Chronic microvascular pathology following blast exposure. Electron micrographs (A, B, C) taken from serial sections of the same cortical microvessel. Sections are taken from the frontal cortex of a rat that received three 74.5 kPa blast exposures and was sacrificed 6 months after the last exposure. Note the amorphous material in the lumen creating a near complete occlusion (asterisk). The vessel also becomes narrowed (arrow in panel C). The neuropil surrounding the vessel appears normal. Scale bar: 5 μm.

Figure 17

Chronic pathology in a penetrating cortical vessel following blast exposure.
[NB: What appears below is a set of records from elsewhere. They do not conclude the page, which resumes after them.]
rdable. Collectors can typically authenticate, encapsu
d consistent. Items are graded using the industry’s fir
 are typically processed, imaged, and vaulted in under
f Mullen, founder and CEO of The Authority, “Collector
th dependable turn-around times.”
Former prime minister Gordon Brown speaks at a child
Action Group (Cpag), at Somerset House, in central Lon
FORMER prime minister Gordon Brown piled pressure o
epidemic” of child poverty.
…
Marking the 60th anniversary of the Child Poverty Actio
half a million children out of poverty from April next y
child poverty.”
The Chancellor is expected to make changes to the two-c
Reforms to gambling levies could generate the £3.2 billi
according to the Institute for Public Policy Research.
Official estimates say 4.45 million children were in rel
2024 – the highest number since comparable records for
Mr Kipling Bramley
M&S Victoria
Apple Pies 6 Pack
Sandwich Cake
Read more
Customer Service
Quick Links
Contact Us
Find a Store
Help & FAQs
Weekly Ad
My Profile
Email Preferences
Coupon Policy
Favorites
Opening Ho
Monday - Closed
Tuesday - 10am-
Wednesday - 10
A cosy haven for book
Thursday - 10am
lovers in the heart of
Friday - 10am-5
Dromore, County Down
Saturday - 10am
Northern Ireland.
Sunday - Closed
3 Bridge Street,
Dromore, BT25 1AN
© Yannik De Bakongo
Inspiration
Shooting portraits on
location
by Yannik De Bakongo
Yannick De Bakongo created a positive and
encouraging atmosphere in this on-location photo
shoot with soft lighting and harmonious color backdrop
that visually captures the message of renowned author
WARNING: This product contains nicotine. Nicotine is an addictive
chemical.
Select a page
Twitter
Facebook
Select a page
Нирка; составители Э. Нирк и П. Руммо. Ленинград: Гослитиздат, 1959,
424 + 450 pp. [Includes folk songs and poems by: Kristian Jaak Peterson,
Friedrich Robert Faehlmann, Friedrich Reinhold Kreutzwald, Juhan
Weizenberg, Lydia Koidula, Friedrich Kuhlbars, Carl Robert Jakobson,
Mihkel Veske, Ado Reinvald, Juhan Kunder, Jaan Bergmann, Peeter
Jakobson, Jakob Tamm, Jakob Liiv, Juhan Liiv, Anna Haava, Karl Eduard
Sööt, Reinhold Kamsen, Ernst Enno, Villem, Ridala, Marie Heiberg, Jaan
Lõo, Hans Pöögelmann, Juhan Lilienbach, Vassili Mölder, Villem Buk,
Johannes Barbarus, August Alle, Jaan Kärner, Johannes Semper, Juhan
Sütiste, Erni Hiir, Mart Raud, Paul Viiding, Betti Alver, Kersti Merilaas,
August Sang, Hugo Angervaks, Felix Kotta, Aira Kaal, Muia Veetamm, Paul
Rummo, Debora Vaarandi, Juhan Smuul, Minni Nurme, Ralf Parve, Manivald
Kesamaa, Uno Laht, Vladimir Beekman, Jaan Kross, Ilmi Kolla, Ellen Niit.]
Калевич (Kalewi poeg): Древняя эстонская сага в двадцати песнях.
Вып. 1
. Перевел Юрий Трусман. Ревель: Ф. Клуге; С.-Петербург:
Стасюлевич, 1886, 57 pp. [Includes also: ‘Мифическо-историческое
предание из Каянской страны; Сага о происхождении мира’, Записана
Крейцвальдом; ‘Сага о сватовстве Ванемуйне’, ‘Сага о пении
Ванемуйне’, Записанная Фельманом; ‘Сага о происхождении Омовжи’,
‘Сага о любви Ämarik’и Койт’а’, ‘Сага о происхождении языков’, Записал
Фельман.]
Transverse section of a cortical penetrating vessel from the frontal cortex of a rat that received three 74.5 kPa blast exposures and was sacrificed 6 months after the last exposure. Note the disruption of the tunica media at the site of the arrow and the presence of a vacuolated region (arrowhead) that extends into the adventitia. A smooth muscle (SM) cell is indicated. The surrounding neuropil appears normal. Scale bar: 10 μm.